7. The human resource recruitment display terminal system according to claim 1, characterized in that, The system also includes a visual process configuration module: Provides a graphical interface for enterprise human resource managers to define recruitment screening funnels; It allows binding automated trigger conditions at each stage of the screening funnel, including automatic termination upon diploma verification failure, automatic transfer to the talent pool when the implicit interest score is below a threshold, or automatic initiation of a video interview invitation when the matching degree is above a preset value.

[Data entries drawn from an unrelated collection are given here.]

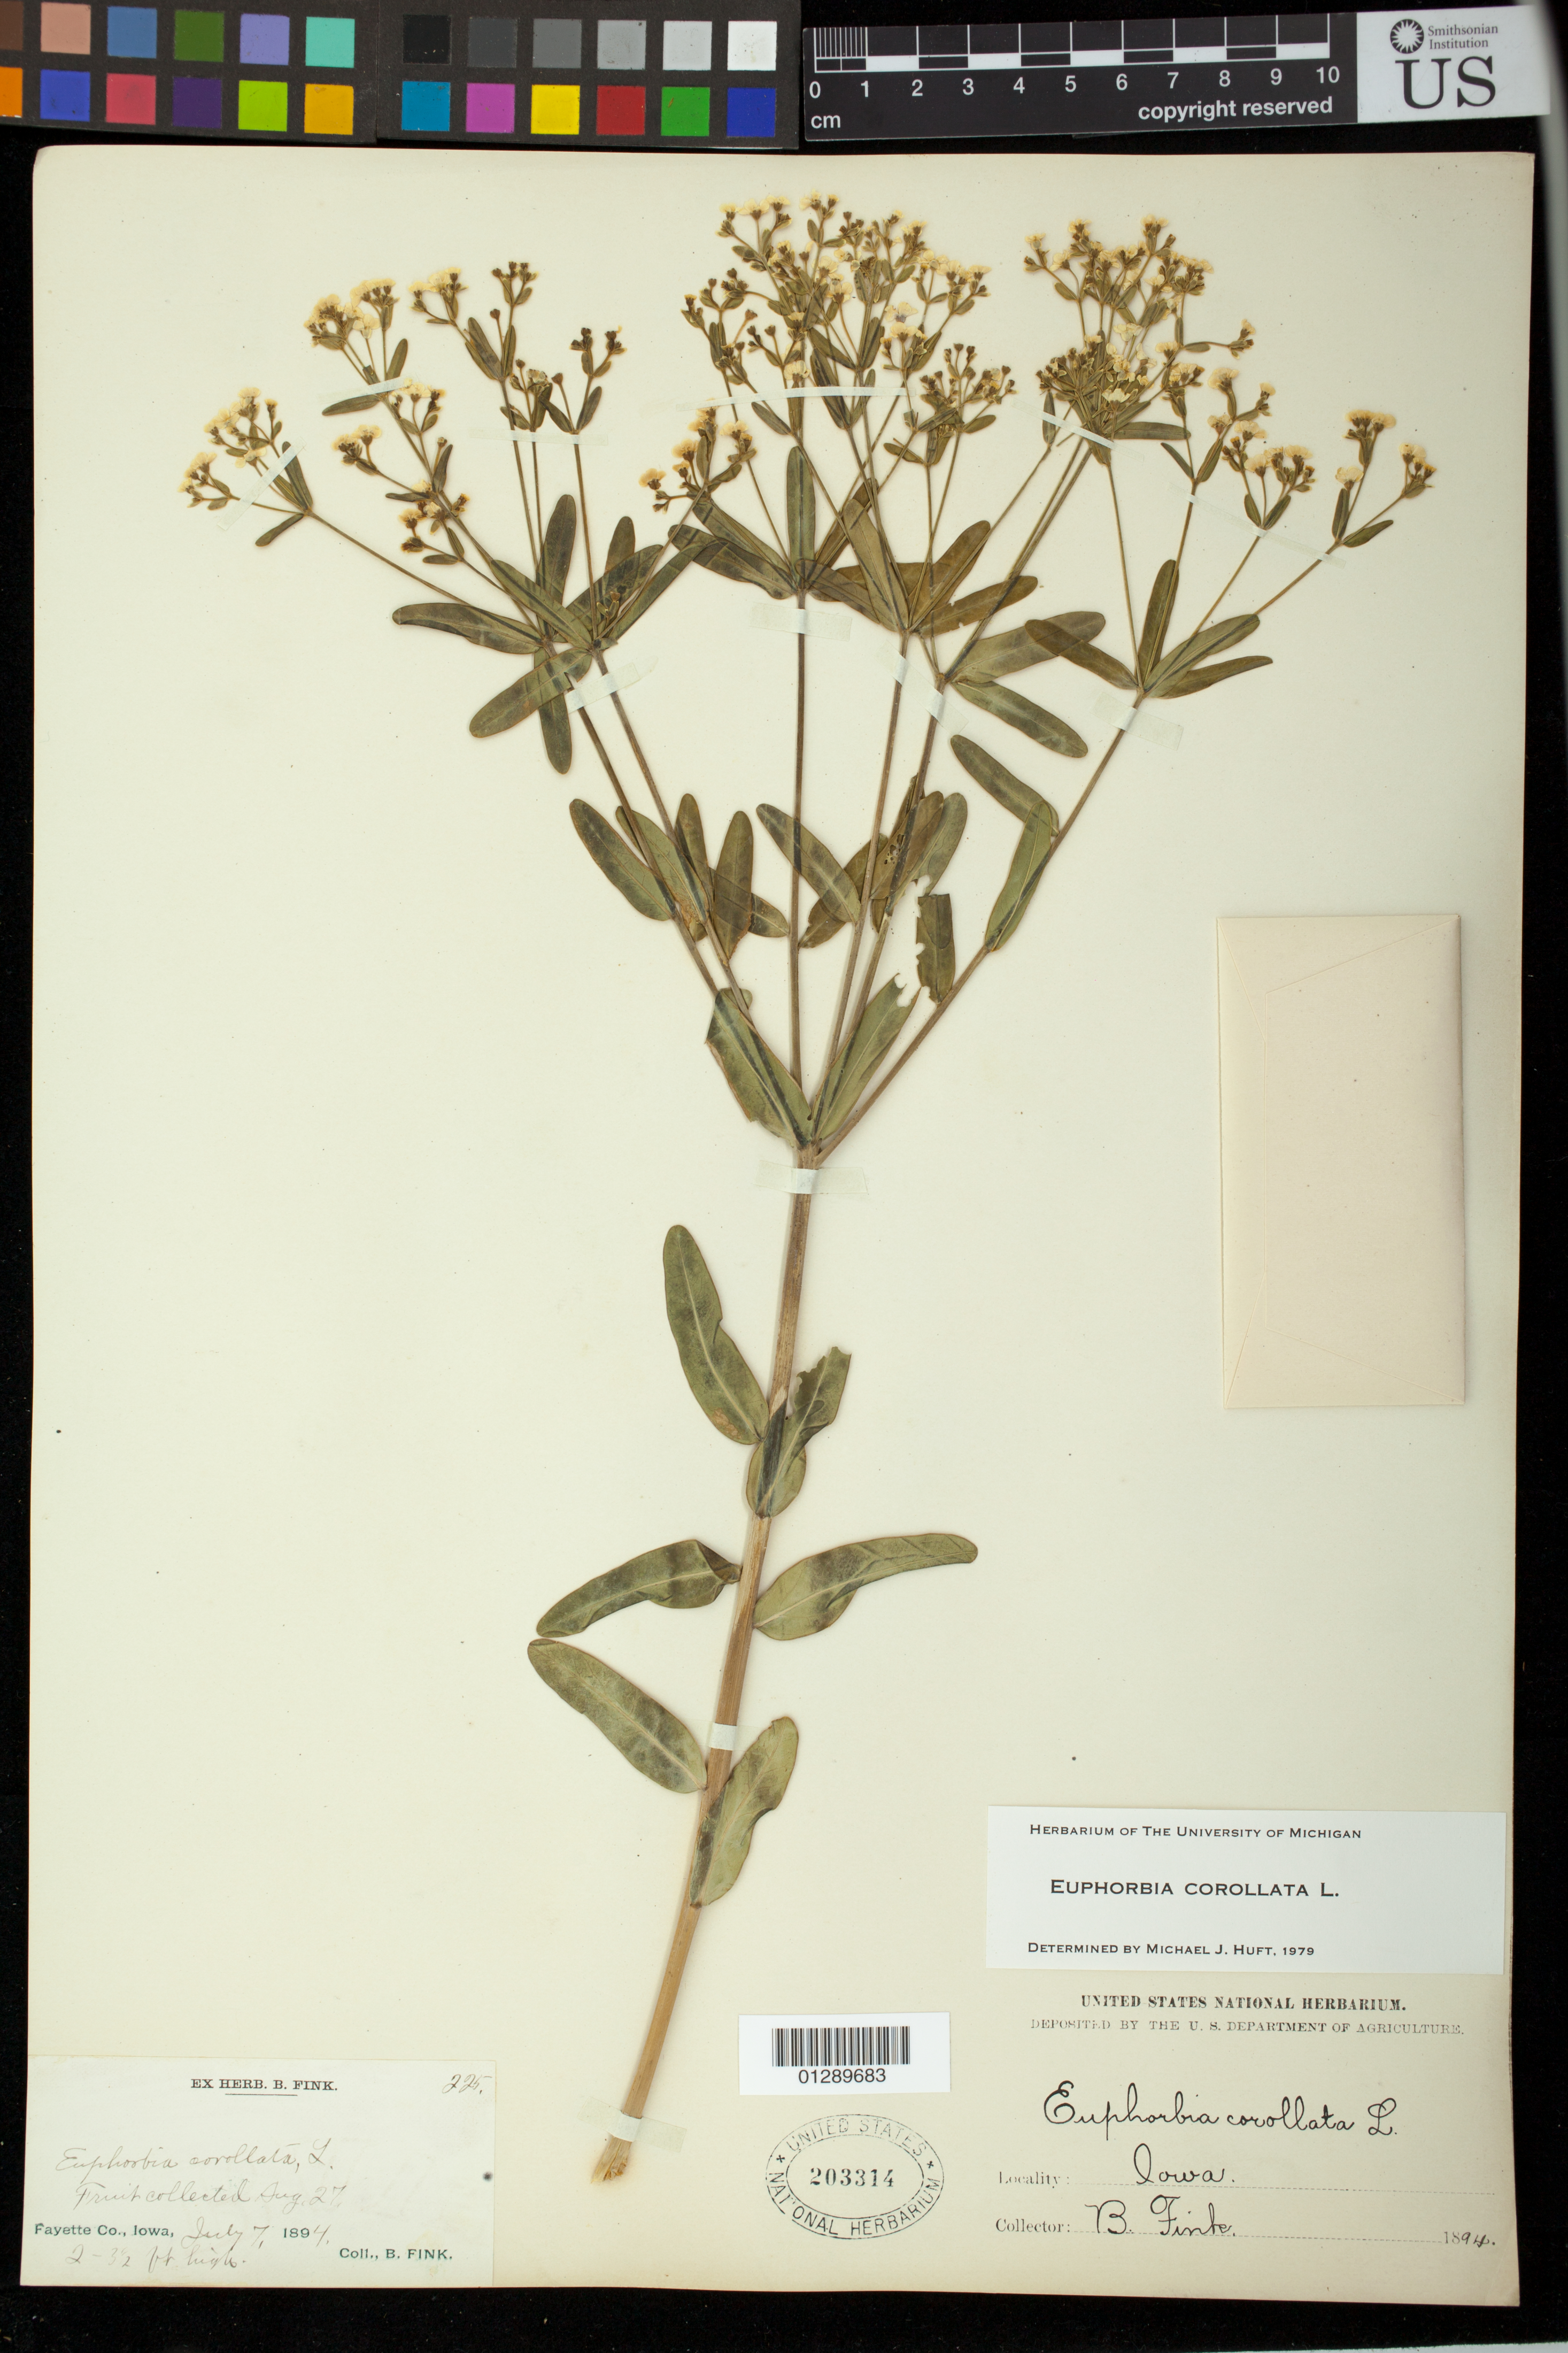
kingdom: Plantae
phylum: Tracheophyta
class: Magnoliopsida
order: Malpighiales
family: Euphorbiaceae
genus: Euphorbia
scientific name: Euphorbia corollata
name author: L.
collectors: B. Fink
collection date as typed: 07 Jul 1894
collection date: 1894-07-07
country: United States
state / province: Iowa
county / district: Fayette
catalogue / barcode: US 203314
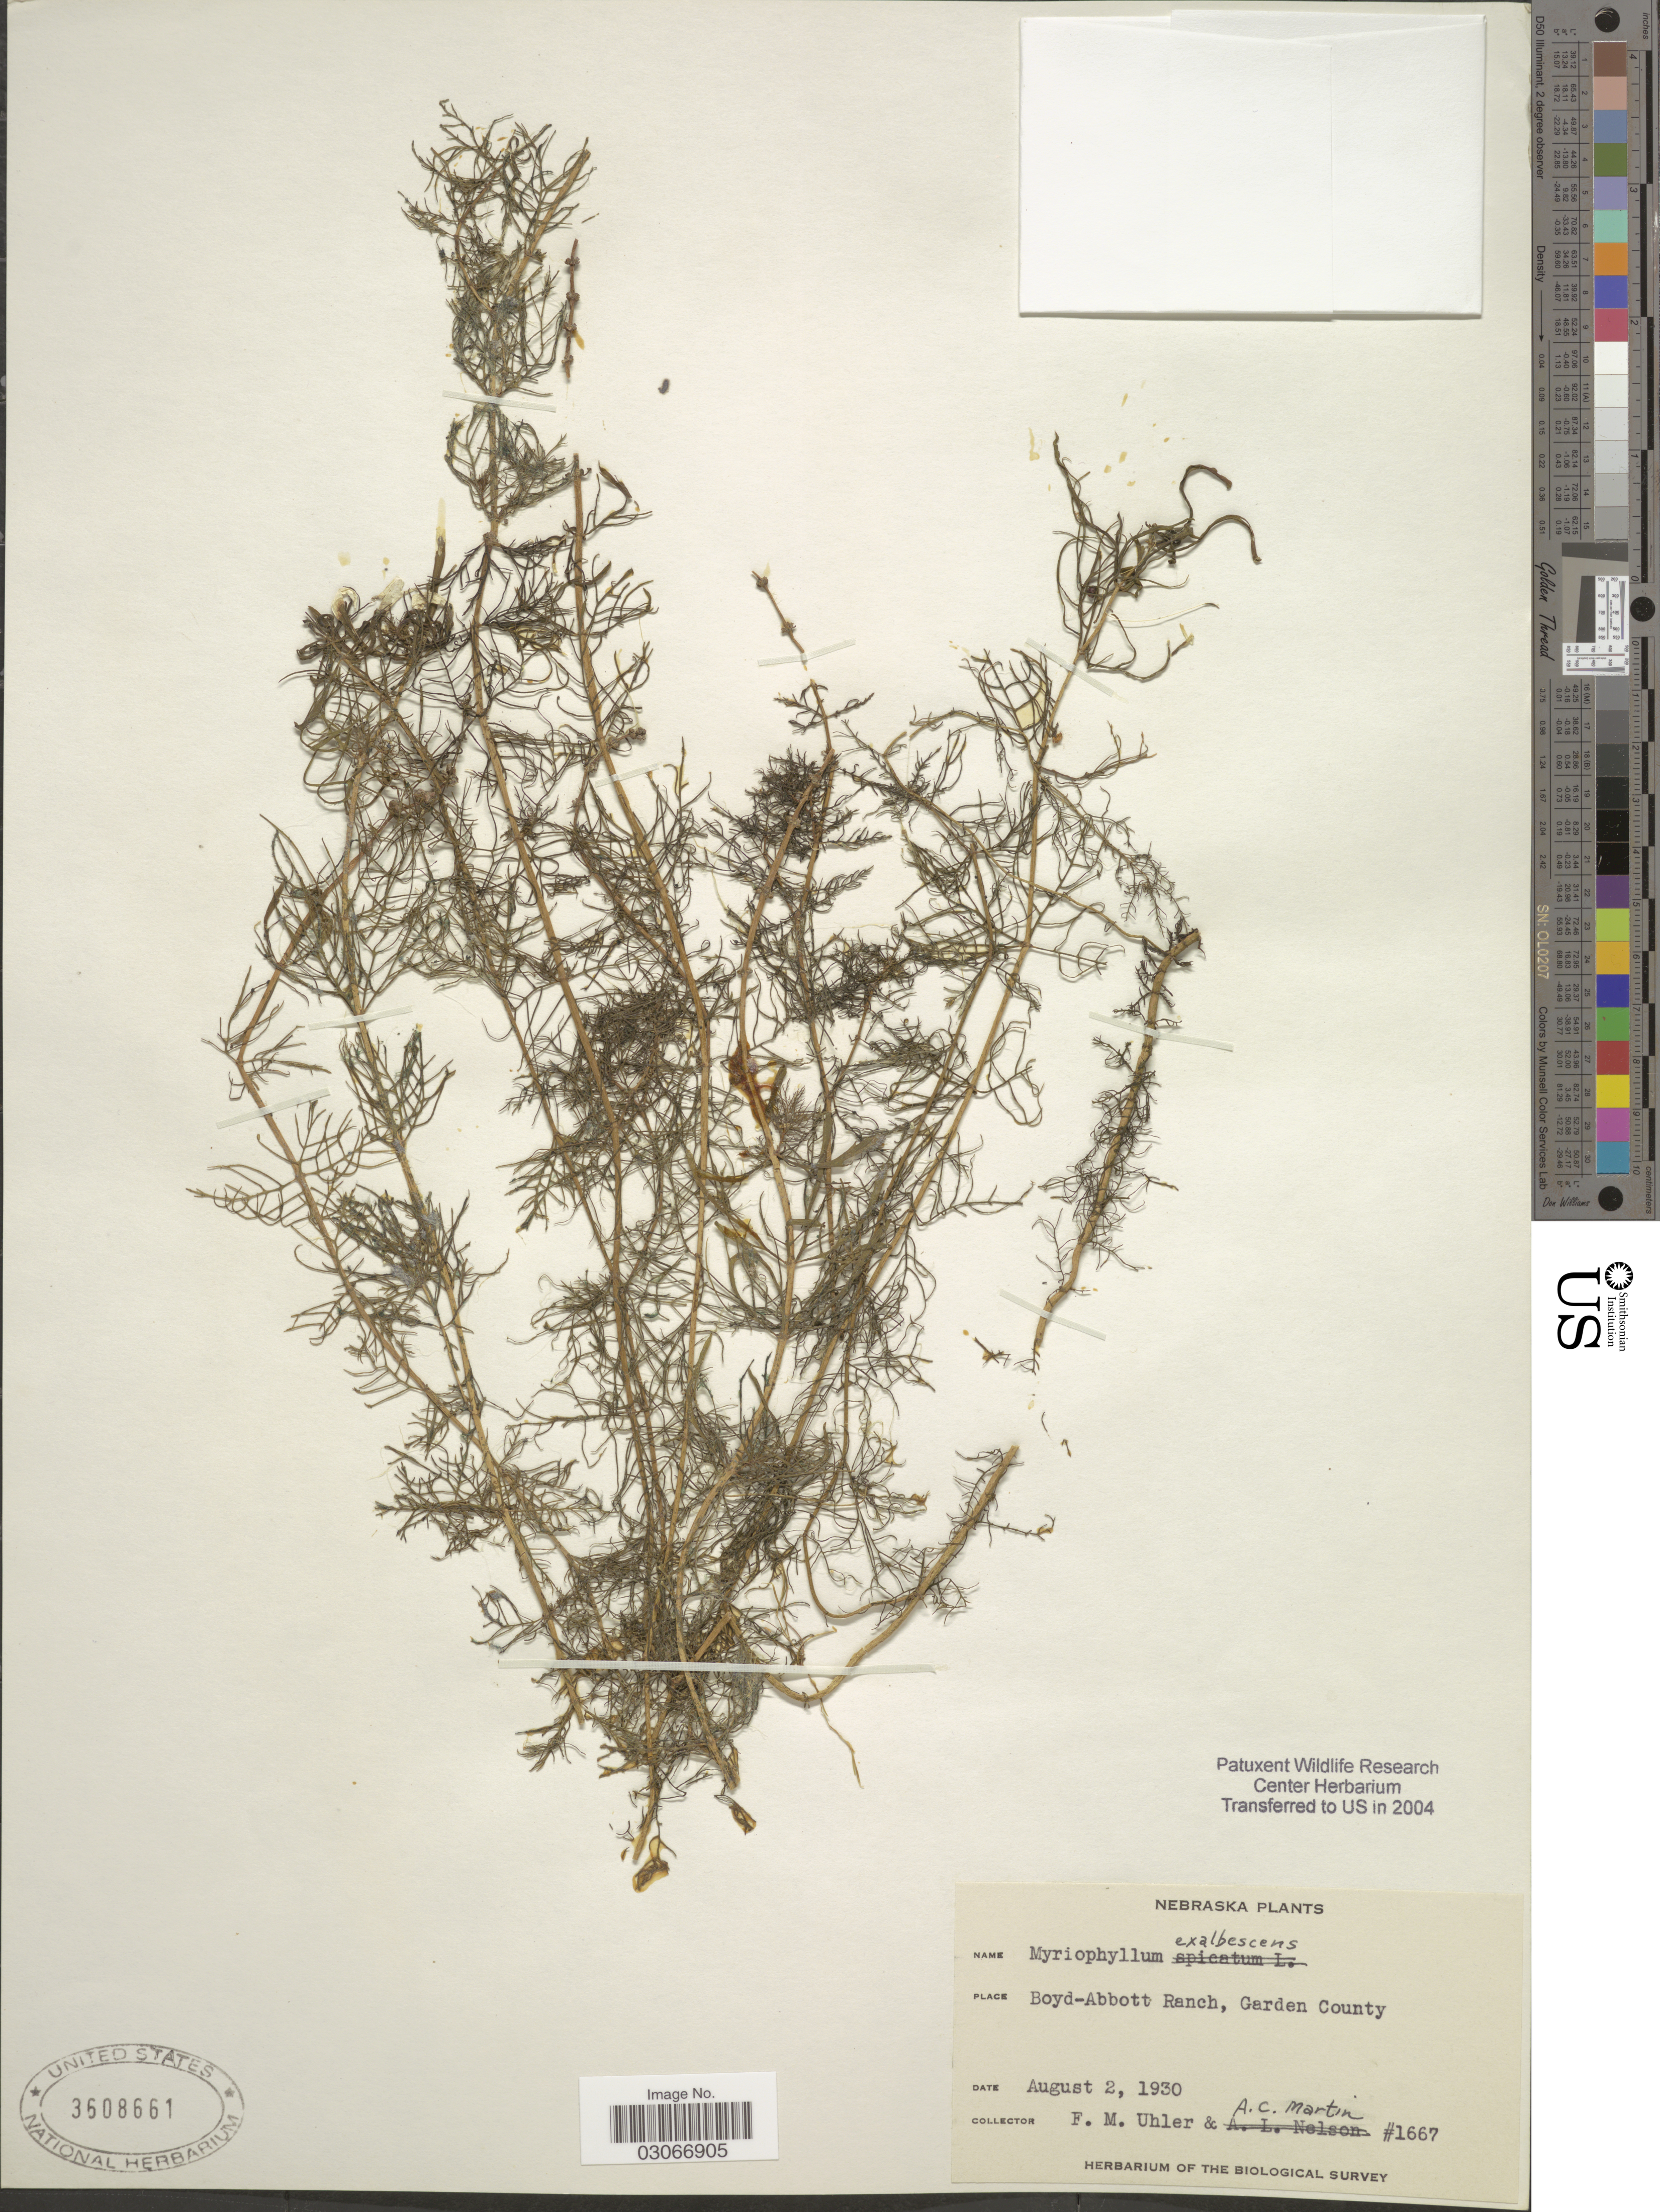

8. The human resource recruitment display terminal system according to any one of claims 1 to 7, characterized in that, The system is demonstrated as follows: S1. Wake-up and Sensing: When the terminal is in sleep monitoring mode, it senses the user's approach through the ToF depth sensor, automatically wakes up and loads the enterprise brand holographic projection; S2. Identity Verification and Sandbox Creation: Collect user biometrics through multimodal sensors, combine with blockchain interface to quickly verify user identity and key qualifications, and create a temporary privacy sandbox locally; S3. Implicit Data Collection: During the user's browsing process, capture eye movements, micro-expressions, and body movements in real time, and dynamically update the user's implicit preference vector; S4. Dynamic matching calculation: Input explicit resume data and implicit preference vectors into the deep matching model to calculate the job-person matching degree in real time and generate a personalized recommendation list; S5. Immersive Interaction: Based on the recommendation results, dynamically render AR office scenes or launch AI mock interview sessions to collect user interaction feedback; S6. Verification and Evidence Storage: After the user confirms their intention, they send qualification verification credentials to the enterprise through zero-knowledge proof technology, complete the interview appointment, and store key interaction data on the blockchain. S7. Cleanup and Synchronization: When the session ends, the original biometric data in the local sandbox is destroyed, only the desensitized behavior analysis logs are retained for model iteration, and the results are synchronized to the user's mobile device.
9. The human resource recruitment display terminal system according to claim 8, characterized in that, In step S4, if the system detects that a user's implicit preference vector for a certain position exceeds a preset threshold three times consecutively, it will automatically trigger a priority recommendation mechanism, set the online status of the company's HR for that position to be available for direct chat, and prioritize the allocation of a video interview channel.